##### RECORDS SHOWN #####

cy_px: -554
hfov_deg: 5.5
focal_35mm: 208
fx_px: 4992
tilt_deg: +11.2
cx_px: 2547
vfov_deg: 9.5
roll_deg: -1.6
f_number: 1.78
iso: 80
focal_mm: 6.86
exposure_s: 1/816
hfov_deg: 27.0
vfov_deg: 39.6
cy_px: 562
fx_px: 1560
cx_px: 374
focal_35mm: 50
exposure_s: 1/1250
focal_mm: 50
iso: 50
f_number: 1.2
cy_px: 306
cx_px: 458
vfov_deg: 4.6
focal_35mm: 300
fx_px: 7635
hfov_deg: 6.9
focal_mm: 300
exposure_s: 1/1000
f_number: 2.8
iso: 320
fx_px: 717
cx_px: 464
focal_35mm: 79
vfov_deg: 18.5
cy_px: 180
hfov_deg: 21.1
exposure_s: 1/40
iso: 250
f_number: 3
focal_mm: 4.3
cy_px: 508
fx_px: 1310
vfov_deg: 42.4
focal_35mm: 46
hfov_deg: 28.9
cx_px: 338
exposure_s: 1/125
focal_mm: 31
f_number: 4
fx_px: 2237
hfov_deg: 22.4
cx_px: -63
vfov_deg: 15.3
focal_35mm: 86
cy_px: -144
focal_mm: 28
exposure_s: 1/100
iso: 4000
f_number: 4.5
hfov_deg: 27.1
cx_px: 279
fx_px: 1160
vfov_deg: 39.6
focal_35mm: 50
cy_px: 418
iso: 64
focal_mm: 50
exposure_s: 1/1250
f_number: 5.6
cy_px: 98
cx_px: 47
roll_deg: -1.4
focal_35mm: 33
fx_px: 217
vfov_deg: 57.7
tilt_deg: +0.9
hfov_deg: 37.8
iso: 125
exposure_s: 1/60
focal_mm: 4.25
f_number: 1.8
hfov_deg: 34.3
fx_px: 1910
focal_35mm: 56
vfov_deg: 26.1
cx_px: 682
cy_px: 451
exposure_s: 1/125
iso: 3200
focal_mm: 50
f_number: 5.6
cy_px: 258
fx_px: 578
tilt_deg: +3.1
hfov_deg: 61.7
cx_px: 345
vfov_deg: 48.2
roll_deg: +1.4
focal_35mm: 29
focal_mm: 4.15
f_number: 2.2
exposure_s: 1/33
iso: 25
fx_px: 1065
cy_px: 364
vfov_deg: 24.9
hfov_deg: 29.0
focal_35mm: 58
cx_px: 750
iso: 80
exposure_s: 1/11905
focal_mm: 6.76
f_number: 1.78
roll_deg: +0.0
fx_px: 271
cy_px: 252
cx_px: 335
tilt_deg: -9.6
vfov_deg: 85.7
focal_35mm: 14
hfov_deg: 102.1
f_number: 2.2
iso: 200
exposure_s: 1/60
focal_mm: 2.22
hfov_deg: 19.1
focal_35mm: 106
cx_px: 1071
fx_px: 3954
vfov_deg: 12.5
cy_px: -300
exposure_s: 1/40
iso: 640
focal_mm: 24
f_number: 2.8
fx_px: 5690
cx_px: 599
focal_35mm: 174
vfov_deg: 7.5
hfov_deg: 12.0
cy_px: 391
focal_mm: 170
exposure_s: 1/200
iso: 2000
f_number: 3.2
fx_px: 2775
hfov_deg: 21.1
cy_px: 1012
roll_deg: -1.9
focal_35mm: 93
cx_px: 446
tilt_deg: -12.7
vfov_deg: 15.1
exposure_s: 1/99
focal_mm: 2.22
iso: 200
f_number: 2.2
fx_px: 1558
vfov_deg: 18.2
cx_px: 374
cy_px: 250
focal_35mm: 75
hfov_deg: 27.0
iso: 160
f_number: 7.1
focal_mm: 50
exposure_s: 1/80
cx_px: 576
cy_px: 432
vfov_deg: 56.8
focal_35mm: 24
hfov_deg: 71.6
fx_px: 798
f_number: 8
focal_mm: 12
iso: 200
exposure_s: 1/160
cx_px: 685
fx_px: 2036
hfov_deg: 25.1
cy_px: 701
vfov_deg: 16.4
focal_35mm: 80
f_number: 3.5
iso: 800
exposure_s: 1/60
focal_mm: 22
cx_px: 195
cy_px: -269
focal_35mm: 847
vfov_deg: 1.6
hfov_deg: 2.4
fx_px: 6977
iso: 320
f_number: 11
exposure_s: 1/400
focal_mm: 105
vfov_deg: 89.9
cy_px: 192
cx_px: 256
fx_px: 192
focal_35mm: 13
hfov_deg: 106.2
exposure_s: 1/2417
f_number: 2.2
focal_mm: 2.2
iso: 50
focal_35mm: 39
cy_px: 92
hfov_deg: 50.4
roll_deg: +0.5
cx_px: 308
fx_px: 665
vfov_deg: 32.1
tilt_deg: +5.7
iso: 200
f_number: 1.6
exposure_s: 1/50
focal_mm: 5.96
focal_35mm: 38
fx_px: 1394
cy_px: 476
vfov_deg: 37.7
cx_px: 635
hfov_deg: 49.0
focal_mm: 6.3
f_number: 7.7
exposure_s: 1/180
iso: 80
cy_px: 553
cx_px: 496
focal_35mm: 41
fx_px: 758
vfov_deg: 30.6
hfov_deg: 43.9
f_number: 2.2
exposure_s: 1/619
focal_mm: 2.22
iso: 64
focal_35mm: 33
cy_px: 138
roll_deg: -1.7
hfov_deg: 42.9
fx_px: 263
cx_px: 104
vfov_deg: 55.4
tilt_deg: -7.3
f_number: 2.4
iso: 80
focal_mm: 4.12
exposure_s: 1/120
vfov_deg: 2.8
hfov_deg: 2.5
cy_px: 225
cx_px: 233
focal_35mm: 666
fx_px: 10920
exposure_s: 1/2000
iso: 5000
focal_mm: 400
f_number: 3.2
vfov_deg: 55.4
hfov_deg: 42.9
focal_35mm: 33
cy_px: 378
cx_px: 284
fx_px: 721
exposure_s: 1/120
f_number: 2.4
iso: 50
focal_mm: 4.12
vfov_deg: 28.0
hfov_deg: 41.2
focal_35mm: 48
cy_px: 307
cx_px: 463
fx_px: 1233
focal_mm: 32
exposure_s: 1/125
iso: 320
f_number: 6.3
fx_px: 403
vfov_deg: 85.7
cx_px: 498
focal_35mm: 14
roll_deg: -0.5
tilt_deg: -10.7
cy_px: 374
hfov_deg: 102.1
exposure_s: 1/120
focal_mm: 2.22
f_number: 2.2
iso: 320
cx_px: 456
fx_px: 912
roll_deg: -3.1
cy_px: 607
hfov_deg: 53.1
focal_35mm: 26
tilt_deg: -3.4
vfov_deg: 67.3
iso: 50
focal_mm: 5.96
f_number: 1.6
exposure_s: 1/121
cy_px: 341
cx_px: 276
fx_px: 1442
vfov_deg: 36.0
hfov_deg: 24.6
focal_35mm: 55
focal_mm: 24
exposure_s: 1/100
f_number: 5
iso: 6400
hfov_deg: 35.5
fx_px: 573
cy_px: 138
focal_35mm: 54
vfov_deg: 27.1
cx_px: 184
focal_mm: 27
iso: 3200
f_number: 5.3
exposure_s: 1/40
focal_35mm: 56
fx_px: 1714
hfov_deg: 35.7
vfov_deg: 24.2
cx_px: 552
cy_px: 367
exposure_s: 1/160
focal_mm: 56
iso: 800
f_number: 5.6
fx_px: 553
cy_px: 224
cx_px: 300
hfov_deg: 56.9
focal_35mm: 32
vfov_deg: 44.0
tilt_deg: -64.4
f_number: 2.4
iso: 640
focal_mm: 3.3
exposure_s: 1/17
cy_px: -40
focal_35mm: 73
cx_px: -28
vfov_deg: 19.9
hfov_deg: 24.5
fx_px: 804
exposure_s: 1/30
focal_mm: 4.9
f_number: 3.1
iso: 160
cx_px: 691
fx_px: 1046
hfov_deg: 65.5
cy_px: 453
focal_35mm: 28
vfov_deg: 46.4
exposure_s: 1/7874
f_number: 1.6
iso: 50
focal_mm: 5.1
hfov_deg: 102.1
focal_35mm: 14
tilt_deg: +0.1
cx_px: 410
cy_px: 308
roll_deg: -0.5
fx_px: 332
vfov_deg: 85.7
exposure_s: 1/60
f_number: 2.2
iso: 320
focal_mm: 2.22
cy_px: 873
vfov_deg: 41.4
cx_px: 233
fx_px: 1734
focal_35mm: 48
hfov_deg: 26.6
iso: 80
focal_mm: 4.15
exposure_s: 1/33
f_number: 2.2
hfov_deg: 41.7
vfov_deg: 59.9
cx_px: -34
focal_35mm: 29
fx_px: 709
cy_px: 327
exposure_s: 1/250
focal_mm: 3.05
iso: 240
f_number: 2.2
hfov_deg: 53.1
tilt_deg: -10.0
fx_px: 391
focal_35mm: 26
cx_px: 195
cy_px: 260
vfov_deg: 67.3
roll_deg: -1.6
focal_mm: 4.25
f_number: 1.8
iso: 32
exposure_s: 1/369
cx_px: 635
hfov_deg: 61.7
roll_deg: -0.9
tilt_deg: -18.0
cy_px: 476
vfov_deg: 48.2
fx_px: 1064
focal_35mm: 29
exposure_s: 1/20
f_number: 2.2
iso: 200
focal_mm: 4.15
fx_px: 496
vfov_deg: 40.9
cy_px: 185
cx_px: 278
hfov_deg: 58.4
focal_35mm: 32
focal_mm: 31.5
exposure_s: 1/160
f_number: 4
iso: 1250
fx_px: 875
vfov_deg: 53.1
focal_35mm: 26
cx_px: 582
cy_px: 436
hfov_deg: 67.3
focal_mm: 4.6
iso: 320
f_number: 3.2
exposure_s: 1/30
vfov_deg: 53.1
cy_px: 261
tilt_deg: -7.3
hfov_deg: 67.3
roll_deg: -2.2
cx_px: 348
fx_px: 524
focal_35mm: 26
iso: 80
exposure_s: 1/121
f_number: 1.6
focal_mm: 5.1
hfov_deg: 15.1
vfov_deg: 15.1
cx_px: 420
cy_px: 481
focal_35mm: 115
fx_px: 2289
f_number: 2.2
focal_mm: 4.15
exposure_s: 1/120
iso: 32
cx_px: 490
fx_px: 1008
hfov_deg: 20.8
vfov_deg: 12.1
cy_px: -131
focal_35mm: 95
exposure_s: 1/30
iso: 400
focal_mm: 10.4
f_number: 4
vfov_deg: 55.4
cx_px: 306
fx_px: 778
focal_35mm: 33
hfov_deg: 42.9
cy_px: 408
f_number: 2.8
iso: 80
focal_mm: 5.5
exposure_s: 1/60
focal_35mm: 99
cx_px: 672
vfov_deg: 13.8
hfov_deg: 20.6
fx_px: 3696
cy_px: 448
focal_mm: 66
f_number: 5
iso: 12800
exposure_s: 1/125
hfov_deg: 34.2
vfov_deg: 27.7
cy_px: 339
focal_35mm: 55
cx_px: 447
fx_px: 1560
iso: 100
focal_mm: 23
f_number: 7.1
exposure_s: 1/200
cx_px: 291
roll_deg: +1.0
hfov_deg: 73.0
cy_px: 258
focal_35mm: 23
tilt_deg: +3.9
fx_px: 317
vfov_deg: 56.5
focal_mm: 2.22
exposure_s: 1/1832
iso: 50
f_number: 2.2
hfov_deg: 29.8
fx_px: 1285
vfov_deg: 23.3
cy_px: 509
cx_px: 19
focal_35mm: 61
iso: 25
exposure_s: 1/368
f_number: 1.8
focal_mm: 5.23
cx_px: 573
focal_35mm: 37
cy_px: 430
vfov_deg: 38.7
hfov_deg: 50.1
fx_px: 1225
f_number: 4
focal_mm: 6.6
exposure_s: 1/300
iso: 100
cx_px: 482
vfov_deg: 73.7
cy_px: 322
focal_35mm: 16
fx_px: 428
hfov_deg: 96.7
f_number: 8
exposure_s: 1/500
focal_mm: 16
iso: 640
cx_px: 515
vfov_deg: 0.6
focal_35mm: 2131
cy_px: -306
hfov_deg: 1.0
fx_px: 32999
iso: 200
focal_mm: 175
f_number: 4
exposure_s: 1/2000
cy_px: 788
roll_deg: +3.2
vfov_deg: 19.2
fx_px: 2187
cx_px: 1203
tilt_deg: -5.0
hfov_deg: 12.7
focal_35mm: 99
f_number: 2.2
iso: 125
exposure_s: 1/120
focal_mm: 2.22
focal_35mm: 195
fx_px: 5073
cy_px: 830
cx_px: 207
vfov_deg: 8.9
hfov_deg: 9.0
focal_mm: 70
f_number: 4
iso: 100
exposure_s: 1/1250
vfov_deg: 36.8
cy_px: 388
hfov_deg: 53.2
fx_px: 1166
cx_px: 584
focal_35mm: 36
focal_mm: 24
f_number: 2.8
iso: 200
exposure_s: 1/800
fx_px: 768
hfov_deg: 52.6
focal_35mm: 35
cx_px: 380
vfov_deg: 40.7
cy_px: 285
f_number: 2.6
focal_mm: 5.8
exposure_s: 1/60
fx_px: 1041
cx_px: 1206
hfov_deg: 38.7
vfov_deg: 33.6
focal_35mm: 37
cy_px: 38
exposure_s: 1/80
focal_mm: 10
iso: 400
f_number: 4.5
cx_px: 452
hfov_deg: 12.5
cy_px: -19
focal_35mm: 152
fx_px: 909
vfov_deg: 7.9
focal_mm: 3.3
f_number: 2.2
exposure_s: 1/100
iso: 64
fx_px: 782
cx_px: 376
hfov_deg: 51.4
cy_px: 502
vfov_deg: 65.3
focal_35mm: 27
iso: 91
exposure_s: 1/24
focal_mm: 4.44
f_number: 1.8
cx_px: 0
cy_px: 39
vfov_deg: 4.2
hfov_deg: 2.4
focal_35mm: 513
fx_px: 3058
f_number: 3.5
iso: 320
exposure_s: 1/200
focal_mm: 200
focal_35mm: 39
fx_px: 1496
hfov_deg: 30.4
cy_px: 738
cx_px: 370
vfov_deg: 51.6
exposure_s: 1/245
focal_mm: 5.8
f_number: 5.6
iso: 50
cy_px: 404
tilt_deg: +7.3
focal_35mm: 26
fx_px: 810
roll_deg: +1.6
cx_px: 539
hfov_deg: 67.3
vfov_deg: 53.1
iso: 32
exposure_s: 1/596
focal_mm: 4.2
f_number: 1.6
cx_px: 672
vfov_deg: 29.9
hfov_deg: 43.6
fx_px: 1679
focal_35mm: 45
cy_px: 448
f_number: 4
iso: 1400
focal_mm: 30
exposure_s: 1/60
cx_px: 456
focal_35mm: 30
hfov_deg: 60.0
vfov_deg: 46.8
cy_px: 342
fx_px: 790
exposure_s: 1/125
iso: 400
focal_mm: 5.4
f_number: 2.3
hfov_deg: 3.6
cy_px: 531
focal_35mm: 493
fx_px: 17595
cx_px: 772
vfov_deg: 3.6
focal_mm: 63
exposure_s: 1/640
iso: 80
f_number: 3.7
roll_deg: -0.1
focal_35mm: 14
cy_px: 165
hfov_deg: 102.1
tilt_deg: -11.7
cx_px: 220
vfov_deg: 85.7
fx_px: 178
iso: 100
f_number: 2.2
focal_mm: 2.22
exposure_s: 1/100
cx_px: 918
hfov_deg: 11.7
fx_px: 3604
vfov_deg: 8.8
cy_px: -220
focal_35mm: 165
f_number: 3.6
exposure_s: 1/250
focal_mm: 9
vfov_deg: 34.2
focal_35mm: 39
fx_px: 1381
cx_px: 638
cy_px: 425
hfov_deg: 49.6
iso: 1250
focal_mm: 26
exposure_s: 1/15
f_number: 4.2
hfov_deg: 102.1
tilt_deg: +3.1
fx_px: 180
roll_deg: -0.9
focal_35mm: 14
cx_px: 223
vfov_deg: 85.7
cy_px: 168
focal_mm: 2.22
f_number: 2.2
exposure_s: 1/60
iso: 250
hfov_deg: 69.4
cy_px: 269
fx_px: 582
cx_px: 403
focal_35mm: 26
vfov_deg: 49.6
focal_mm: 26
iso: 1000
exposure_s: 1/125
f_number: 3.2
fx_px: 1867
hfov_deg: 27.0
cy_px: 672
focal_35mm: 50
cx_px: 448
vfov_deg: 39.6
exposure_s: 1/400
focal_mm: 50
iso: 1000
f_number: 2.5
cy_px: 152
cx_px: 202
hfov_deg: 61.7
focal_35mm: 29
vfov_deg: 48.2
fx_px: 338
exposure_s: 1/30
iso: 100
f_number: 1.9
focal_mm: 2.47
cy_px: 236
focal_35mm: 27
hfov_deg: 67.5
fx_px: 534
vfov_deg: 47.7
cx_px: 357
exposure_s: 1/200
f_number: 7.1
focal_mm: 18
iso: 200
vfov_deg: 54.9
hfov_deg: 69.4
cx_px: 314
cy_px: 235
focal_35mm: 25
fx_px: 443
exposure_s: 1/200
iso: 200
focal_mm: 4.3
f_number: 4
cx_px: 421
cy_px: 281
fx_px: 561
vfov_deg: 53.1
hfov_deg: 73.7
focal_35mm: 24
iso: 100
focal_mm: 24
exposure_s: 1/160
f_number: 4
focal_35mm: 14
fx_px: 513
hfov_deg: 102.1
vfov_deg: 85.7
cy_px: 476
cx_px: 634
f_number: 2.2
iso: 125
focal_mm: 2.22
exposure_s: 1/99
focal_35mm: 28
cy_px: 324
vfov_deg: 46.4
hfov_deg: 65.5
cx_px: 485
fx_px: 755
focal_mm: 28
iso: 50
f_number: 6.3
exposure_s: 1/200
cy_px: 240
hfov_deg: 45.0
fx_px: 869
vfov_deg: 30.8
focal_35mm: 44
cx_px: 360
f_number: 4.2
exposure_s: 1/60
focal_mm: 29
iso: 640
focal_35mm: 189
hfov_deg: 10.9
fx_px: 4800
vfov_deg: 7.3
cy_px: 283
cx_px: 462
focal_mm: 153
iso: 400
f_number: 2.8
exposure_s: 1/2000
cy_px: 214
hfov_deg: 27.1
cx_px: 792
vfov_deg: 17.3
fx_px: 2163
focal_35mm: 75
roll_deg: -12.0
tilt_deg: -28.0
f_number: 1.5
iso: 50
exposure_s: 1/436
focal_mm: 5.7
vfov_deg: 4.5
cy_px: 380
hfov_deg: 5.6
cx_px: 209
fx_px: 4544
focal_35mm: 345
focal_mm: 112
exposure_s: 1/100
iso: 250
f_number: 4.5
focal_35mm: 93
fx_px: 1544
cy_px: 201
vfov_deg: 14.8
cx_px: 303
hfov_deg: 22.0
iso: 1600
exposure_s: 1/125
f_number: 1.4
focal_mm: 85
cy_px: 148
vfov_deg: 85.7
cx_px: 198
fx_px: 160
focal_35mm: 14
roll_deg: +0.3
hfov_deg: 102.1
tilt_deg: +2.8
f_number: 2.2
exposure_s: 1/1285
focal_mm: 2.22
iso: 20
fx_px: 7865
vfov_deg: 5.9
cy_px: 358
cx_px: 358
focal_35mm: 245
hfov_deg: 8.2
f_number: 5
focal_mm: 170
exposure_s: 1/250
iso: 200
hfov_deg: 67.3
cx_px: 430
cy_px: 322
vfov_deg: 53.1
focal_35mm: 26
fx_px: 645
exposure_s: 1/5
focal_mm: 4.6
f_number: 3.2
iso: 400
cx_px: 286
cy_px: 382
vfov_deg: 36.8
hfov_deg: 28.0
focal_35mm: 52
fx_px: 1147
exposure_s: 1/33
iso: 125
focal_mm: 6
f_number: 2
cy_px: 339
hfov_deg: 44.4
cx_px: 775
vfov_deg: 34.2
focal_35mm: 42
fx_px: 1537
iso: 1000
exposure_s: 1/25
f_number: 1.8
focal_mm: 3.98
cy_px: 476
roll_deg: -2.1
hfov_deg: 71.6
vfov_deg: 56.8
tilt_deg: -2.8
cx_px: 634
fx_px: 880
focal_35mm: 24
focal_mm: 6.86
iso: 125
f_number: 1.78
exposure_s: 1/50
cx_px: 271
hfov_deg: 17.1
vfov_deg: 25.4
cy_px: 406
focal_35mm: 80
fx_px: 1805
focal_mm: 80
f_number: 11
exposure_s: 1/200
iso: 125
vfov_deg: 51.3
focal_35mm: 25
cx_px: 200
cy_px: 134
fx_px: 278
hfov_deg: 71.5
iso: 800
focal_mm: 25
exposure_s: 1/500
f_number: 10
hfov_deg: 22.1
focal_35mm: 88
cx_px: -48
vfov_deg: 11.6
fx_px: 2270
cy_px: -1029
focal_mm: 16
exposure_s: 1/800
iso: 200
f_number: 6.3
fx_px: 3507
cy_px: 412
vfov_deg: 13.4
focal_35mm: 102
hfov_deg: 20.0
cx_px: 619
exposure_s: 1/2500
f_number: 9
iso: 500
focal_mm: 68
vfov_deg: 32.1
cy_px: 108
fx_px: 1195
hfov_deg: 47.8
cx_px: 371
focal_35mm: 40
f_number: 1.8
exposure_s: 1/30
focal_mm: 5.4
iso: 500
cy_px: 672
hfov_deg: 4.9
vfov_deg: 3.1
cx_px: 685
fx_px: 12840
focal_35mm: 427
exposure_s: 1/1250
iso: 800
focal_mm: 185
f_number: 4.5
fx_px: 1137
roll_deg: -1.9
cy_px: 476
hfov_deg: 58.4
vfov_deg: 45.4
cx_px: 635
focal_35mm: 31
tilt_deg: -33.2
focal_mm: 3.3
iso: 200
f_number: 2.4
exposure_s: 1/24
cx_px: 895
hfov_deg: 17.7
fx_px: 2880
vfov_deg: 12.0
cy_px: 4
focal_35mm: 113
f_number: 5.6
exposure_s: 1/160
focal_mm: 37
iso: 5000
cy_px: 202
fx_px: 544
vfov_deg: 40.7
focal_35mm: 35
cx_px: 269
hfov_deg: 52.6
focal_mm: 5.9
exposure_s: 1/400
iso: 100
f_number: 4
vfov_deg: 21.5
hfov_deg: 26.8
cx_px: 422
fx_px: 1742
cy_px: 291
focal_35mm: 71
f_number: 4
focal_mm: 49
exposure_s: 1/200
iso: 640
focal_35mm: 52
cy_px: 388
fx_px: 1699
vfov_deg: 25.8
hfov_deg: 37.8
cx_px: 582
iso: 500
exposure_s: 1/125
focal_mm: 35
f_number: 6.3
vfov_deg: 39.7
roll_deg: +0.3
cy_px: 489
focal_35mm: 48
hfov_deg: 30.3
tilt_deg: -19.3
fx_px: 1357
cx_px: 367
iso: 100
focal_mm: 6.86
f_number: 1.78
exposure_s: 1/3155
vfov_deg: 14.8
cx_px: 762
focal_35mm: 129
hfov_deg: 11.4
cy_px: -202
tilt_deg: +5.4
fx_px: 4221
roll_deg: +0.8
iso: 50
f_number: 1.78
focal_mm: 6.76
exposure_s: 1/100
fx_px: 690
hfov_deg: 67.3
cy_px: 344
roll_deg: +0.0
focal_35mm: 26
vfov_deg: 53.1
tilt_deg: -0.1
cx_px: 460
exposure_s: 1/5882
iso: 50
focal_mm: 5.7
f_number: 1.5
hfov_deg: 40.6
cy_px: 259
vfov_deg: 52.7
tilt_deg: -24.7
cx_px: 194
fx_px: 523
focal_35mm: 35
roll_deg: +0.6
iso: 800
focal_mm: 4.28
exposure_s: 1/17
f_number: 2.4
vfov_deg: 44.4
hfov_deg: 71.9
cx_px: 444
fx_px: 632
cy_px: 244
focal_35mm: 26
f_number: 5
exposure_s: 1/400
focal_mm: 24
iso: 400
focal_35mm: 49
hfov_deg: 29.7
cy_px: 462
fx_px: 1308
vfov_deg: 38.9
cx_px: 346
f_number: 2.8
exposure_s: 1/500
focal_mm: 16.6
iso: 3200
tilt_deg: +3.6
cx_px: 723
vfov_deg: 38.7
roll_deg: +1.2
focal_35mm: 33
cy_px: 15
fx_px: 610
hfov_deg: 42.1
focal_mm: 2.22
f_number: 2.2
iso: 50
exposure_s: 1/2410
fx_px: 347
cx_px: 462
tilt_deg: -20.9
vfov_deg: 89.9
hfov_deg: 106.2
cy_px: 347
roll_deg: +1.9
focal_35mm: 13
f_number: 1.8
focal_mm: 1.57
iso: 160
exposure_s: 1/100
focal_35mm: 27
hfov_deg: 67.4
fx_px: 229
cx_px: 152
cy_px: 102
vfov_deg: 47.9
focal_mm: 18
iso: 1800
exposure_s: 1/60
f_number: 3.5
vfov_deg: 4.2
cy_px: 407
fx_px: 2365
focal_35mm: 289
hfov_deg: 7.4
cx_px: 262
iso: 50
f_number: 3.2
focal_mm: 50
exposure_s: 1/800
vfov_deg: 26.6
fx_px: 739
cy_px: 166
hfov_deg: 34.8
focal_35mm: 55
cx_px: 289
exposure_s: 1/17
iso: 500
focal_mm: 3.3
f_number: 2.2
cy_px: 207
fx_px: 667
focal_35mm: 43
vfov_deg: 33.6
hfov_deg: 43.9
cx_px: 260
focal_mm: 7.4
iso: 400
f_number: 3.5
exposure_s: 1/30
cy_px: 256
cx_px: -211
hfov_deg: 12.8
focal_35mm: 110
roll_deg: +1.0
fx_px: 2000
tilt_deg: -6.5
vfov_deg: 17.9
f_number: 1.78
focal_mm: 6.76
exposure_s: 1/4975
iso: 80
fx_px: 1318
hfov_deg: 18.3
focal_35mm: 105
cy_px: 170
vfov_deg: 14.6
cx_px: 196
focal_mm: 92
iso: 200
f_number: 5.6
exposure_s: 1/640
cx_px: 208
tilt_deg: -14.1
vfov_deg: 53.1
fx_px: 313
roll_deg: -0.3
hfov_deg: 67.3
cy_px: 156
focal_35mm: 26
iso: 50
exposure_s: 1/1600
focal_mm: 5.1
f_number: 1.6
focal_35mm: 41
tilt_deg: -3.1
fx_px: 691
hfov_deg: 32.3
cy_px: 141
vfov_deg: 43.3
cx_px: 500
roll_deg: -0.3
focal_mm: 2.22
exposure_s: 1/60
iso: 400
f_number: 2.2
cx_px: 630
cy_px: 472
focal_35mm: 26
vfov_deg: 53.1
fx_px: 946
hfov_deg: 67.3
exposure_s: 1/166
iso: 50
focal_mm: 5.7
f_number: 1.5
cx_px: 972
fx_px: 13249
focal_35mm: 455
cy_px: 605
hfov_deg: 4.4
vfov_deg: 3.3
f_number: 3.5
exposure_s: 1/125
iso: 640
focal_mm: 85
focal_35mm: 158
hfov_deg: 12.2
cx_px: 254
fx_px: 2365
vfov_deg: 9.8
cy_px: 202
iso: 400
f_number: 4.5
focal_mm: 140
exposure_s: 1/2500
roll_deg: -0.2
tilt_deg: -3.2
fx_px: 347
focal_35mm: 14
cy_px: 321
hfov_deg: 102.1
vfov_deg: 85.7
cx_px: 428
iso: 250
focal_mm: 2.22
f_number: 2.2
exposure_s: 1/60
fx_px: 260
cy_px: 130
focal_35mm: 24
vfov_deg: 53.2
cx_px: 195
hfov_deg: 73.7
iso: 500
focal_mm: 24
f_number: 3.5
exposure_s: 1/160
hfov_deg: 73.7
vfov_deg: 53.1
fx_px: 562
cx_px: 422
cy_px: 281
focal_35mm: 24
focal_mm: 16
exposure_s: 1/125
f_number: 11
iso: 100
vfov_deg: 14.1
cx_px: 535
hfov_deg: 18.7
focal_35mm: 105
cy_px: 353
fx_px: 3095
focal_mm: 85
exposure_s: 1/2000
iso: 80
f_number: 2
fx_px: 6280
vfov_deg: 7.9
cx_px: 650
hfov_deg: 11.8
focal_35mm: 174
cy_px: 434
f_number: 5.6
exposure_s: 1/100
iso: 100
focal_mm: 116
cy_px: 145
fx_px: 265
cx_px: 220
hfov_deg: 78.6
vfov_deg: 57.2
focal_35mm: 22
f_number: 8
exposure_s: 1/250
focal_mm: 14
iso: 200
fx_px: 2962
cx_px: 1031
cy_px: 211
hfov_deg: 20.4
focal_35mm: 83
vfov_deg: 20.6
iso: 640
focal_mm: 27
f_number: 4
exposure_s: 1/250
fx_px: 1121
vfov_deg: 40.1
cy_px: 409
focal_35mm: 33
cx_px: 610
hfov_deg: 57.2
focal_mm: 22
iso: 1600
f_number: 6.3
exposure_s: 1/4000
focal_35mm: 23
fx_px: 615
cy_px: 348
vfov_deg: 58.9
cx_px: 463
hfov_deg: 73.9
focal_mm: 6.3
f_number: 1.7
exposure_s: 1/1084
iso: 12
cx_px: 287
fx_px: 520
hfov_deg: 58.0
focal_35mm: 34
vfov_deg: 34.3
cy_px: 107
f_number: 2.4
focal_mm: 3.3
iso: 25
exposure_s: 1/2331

#####

Everything above from the line containing "focal_35mm: 43" through the line containing "exposure_s: 1/4975" must be copied exactly. Nothing outside that range belongs in the answer.

#### EXERCISE OUTPUT:
focal_35mm: 43
vfov_deg: 33.6
hfov_deg: 43.9
cx_px: 260
focal_mm: 7.4
iso: 400
f_number: 3.5
exposure_s: 1/30
cy_px: 256
cx_px: -211
hfov_deg: 12.8
focal_35mm: 110
roll_deg: +1.0
fx_px: 2000
tilt_deg: -6.5
vfov_deg: 17.9
f_number: 1.78
focal_mm: 6.76
exposure_s: 1/4975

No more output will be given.